Demolition diva ready for damage at Benton Franklin Fair

KENNEWICK — Standing in open-toed heels as antifreeze drips from a nearby burgundy-colored 1940 Buick convertible, June Monteagudo wouldn’t have it any other way.

“I love high heels,” she said, seemingly oblivious to the rough surroundings of her business, June’s Classic Auto Body in Pasco.

All around her are dozens of cars — from the beautiful restored Buick to a dented 1980-something Datsun 510 that very closely resembles a pig.

To be exact, a Pepto-Bismol-pink pig complete with snout and curly tail.

The pink pig is one of the eight vehicles Monteagudo will drive in crunch-filled races during tonight’s demolition derby as the Benton Franklin Fair kicks off.

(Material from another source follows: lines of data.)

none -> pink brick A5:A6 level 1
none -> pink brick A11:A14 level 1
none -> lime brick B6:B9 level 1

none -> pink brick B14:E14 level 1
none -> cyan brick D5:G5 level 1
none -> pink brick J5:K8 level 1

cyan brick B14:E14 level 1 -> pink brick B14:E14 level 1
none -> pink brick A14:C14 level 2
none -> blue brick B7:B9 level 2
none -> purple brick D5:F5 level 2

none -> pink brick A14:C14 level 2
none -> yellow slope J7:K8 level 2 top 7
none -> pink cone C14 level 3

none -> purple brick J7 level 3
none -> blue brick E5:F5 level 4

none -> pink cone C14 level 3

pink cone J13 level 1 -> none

“It’s a cute little car,” Monteagudo said. Then she added: “For now.”

In her 19th year of demolition racing, Monteagudo knows how to prepare for the event. Though her long manicured nails and flowing brown hair wouldn’t indicate it, she does a lot of the work on the derby cars herself.

The glass, carpet and all seats except the driver’s are removed from the car, she explained as she pointed inside a late ’70s sedan spray-painted tangerine orange.

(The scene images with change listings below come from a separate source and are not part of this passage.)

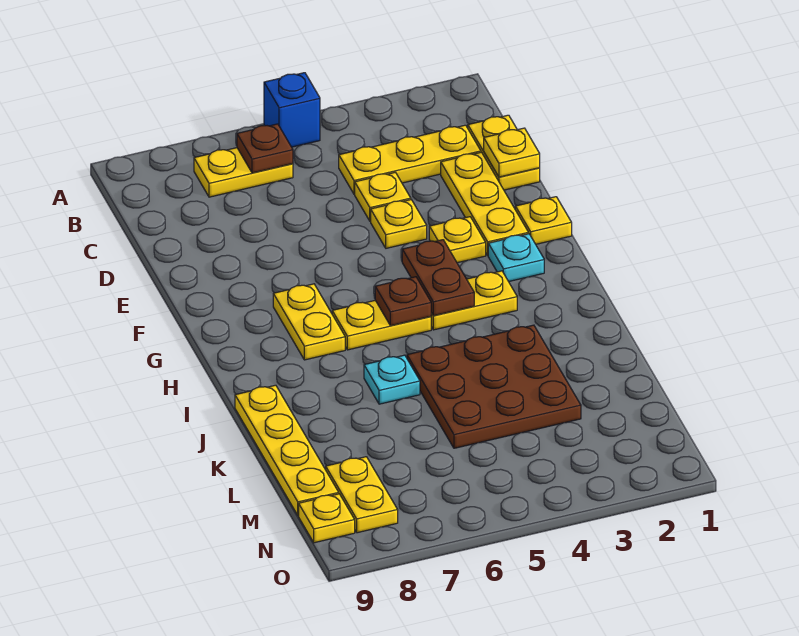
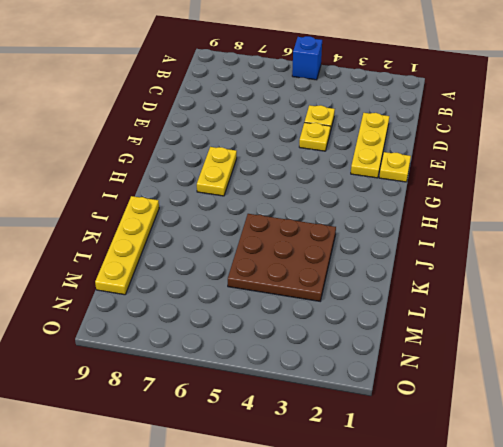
none -> yellow plate B6:B7 level 1
none -> yellow plate C1:D1 level 1
none -> yellow plate C2:C4 level 1

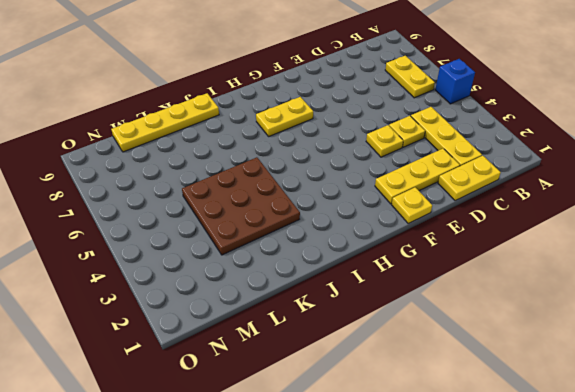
none -> yellow plate F3 level 1
none -> cyan plate G2 level 1
none -> yellow plate H3:H4 level 1

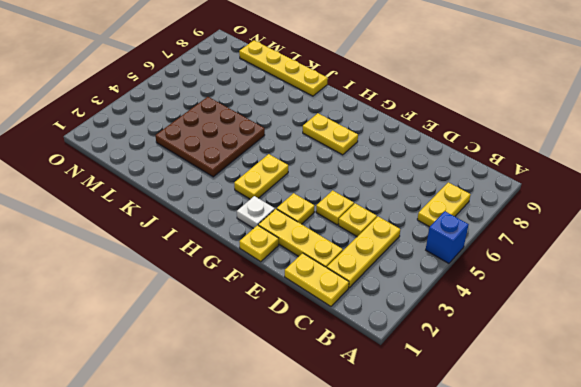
white plate G2 level 1 -> cyan plate G2 level 1
none -> yellow plate H5:H6 level 1
none -> cyan plate J6 level 1
none -> yellow plate M8:N8 level 1

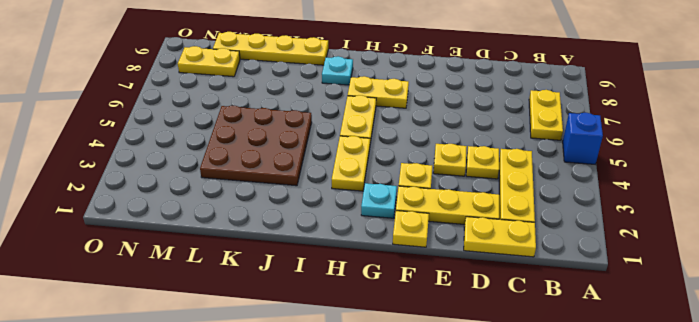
cyan plate I8 level 1 -> cyan plate J6 level 1
none -> yellow plate N9 level 1
none -> brown plate B6 level 2
none -> yellow plate D1 level 2

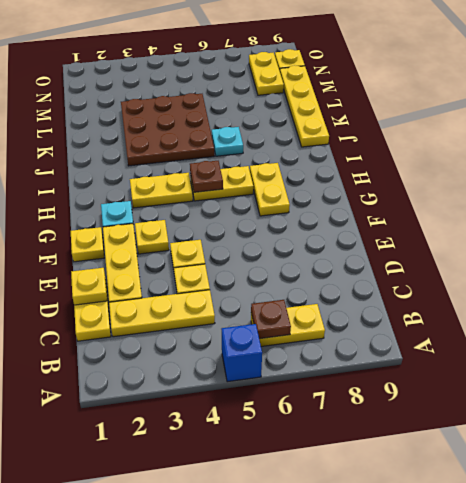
none -> brown plate G4:H4 level 2

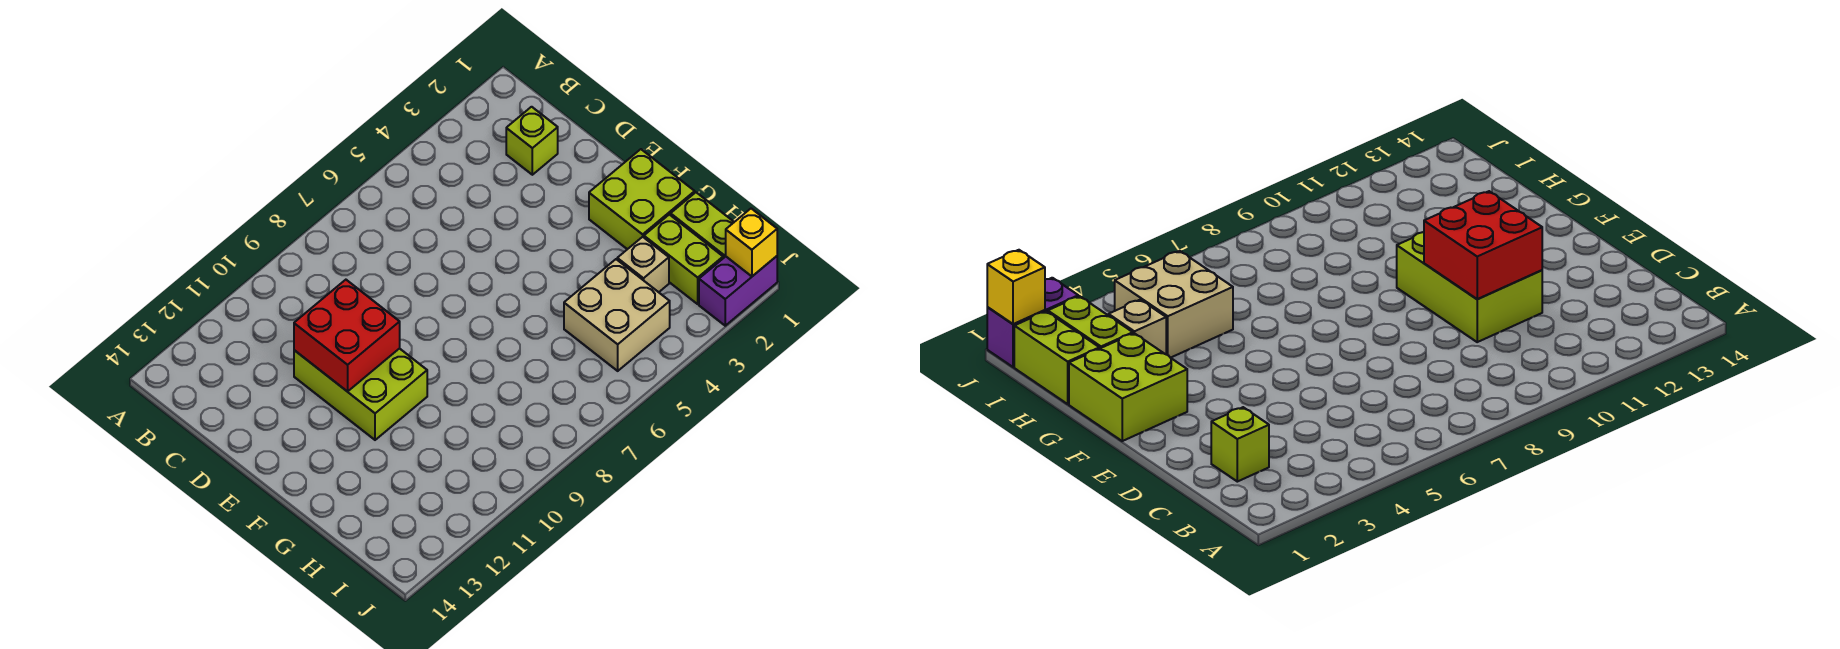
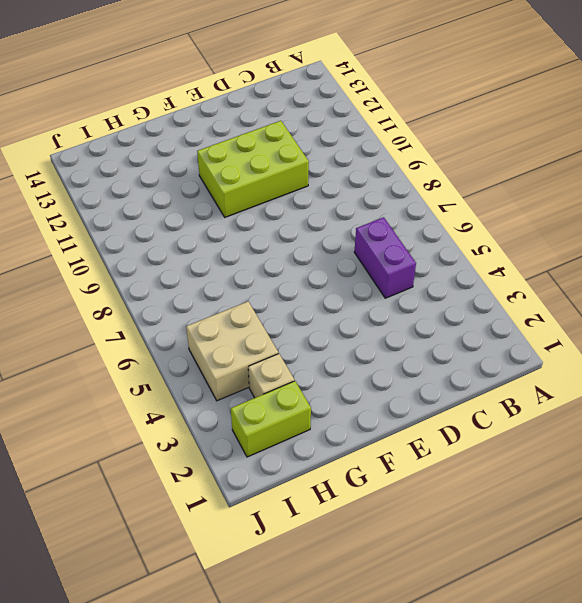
purple brick C5:C6 level 1 -> purple brick J1:J2 level 1
none -> lime brick C2 level 1
none -> lime brick F1:G2 level 1

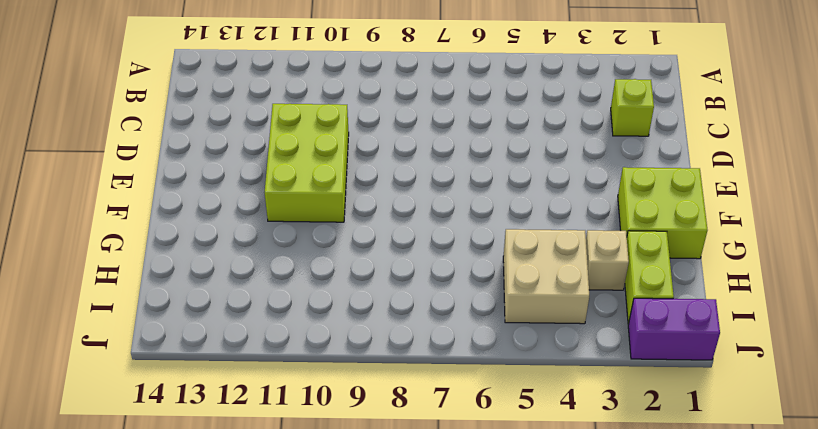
none -> lime brick H1:I1 level 1
none -> red brick D10:E11 level 2

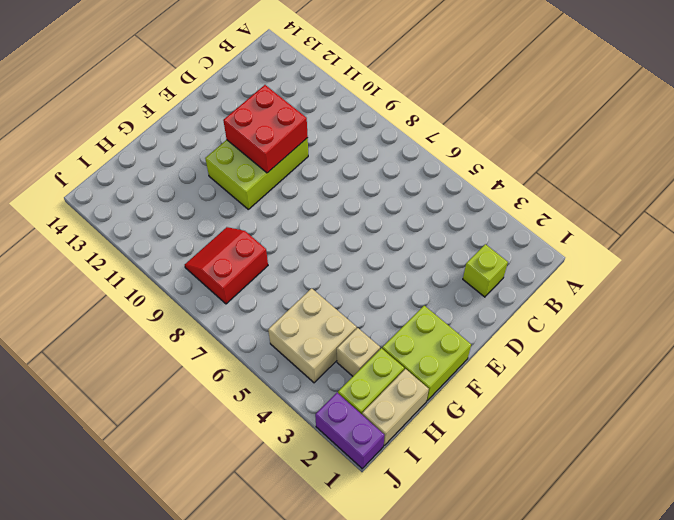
tan brick H1:I1 level 1 -> lime brick H1:I1 level 1
red slope H8:I9 level 1 top 8 -> none
none -> yellow brick J1 level 2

Most of the cars Monteagudo chooses to race are older models. “You get more metal,” she said.

“The ’70s were good, the ’80s too, but the cars in the ’90s are real thin, and now? Plastic,” she said with disgust. “It’s like I’d be racing in a rubber baby buggy bumper.”

As the years pass, Monteagudo and her competitors wreck more cars, making it harder to find the older models they want. The Cash for Clunkers program also has been no help, she said.

And as if the lack of sturdy cars isn’t enough, Monteagudo jokes that she also has to deal with bad gas.

“These cars have been sitting around for a while and today’s gas is horrible. It gums up,” she said, making a frustrated flourish with her hand.

It’s evident Monteagudo has a passion for her pastime, but two years ago she almost gave it up after receiving a blow more brutal than the worst demo derby crunching hit.

Her husband Victor died of a heart attack in May 2007, leaving Monteagudo stunned and heartbroken. For the first time, she didn’t want to race.

But her two daughters, Vicki and Lisa, got her back on the track in time for the fair.

“They said, ‘Mom, you have 10,000 fans out there. They’re waiting,’ ” she said. “So I went out there again and it felt good.”

Monteagudo said she’s since reached out to other widows and widowers, telling them to get out of the house and stay active to deal with their grief.

“When you cry, you cry alone,” she said, her big smile and stylish sunglasses hiding any trace of a tear. “And when you smile, you’ve got the whole world with you.”

Of course, tonight Monteagudo may not be smiling, and she’ll be trying to deal out some grief to her fellow drivers.

The derby’s time trials begin at 6:30 p.m. at the fairgrounds arena. Races start at 7:30 p.m.

Tickets are $10 for general admission. The $12 reserved seats already are sold out.